Loin de nous l’idée d’y voir un plan préconçu et machiavélique, un “complot” comme on dit, pour faire triompher l’optimisme malgré l’ampleur de la catastrophe et la crainte irraisonnée qu’elle provoque, dans un cadre international et globalisé de chaos politique et environnemental. D’autres s’en chargeront puisque, après un court délai permettant d’affuter les plumes, on peut être sûr que l’Internet sera envahi de thèses et d’explications qui, elles, suggéreront machiavélisme et “complotisme”, comme cela a été fait dans le cadre d'autres tremblements de terre. On ne fait que constater ce que nous jugerions, non comme la réactions d’individus divers, mais la réaction d’individus placés au sein du Système dont ils sont irrésistiblement, sinon naturellement, sinon inconsciemment, poussés à assurer la promotion, et s’appuyant sur la raison humaine d’où découle la connaissance scientifique et les considérations morales spécifiques à notre époque et à son Système, et qui valent par conséquent ce que valent notre époque et son Système. Ce qui est remarquable, par contre, c’est qu’on reconnaît aussitôt cette intention et cette démarche, et que les “consultants”, ces scientifiques au cœur naturellement pur et au désintéressement bien connu, nous paraissent autant être venus sur le plateau TV pour nous informer à propos de choses archi-connues, que pour nous rassurer sur la valeur en constante augmentation du Système face aux excès déraisonnables de la nature du monde. La chose a son intérêt à l’heure où les bruits courts de la multiplication des “excès déraisonnables de la nature du monde” dont la cause serait due à des interventions déstructurantes et catastrophiques du Système sur les grandes lois de la nature du monde. A leur audition, comme à la lecture de l’édito de The Independent, on sortirait en se disant “mais, après tout, cela ne marche pas si mal”, – ce qui est une conclusion éminemment politique concernant un Système dont on connaît la crise terminale où il se trouve et la mise en cause dont il est objet.

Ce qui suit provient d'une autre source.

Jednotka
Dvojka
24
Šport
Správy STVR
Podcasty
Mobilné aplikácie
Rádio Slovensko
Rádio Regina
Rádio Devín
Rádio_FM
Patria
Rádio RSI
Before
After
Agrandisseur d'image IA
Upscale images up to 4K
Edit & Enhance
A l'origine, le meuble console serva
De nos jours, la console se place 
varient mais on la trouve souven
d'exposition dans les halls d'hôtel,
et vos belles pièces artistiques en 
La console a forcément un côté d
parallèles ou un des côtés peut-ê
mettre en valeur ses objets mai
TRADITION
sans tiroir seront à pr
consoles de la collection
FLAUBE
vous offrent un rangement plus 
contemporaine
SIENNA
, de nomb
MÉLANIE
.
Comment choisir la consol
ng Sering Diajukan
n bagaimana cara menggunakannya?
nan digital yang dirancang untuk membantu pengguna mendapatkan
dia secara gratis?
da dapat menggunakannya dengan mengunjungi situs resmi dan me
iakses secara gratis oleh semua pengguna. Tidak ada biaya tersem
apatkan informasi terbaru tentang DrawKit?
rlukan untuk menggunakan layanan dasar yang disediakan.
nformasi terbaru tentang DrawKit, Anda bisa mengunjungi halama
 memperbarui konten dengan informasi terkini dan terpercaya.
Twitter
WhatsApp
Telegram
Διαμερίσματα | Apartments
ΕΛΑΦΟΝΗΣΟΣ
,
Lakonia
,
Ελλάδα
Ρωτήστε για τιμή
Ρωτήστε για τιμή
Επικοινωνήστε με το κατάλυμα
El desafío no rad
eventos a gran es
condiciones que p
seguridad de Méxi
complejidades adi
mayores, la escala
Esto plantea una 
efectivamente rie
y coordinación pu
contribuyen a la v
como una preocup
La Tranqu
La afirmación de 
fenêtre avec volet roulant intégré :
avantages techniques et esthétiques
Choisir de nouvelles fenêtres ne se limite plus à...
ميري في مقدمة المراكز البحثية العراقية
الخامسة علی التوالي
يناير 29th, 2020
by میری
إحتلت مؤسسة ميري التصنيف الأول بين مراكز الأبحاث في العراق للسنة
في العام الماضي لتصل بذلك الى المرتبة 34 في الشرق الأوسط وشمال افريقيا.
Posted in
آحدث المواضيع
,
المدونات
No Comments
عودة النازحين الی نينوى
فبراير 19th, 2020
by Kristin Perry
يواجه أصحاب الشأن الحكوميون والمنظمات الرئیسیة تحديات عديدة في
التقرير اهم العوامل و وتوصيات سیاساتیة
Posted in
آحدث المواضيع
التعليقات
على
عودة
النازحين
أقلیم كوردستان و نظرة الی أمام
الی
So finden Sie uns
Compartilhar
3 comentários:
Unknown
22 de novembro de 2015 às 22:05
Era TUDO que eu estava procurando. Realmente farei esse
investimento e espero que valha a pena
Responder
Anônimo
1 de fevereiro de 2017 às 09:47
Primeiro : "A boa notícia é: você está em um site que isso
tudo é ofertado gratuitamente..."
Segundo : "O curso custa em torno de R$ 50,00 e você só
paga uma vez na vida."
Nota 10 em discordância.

On dira : “mais pourquoi tant d’observations complexes, voire soupçonneuses, pour une réaction de communication somme toute naturelle ?” Mais poser la question, c’est y répondre. A ce “pourquoi?” (enfin un “pourquoi? ”, au milieu de tant de “comment ?”), on répondra par l’évidence ; c’est parce que tout ce qui se passe aujourd’hui, – tout, jusqu’aux “excès déraisonnables de la nature du monde”, parce que le Système est devenu notre univers, et tout ce qui se passe dans l’univers le concerne et dépend in fine de son activité, – tout renvoie au Système et à sa crise, et toute démarche, même celle qui paraît la plus naturelle, ne peut échapper à la confrontation à cette référence, et doit être confrontée à cette référence. Peu nous importe que les “consultants” scientifiques n’aient pas une seconde ni cette intention, ni, encore moins, la conscience de cette intention ; il reste que, s’ils ne sont pas coupables, ils en sont comptables, sans qu’on leur demande leur avis et qu’ils en soient nécessairement conscients, et que cette perception d’une démarche liée à la nécessité de la promotion les dépasse évidemment et ne leur demande ni leur avis ni leurs intentions. Il y a longtemps, depuis que la crise de l’environnement est un fait majeur de notre temps de crise terminale, qu’aucun événement, y compris le plus naturel, ne peut ni ne doit échapper à cette sorte de jugement. Si la raison humaine, largement compromise avec le Système, lutte contre cela, la psychologie humaine, elle, a tranché depuis longtemps… Si ce n’est la rançon du succès (du Système) puisque ce succès est largement mis en cause, c’est dans tous les cas la rançon de la puissance (du Système). Qui a cette puissance qui tend à prétendre à la maîtrise de l’univers ne peut échapper à l’idée formidable de la responsabilité de tout ce qui survient dans l’univers, – et ainsi, à un moment ou l’autre, la rigueur usée de la raison humaine compromise avec le Système ne peut échapper aux soupçons de la critique, même irrationnelle, de la validité et de la vertu que cette même raison humaine continue à affirmer.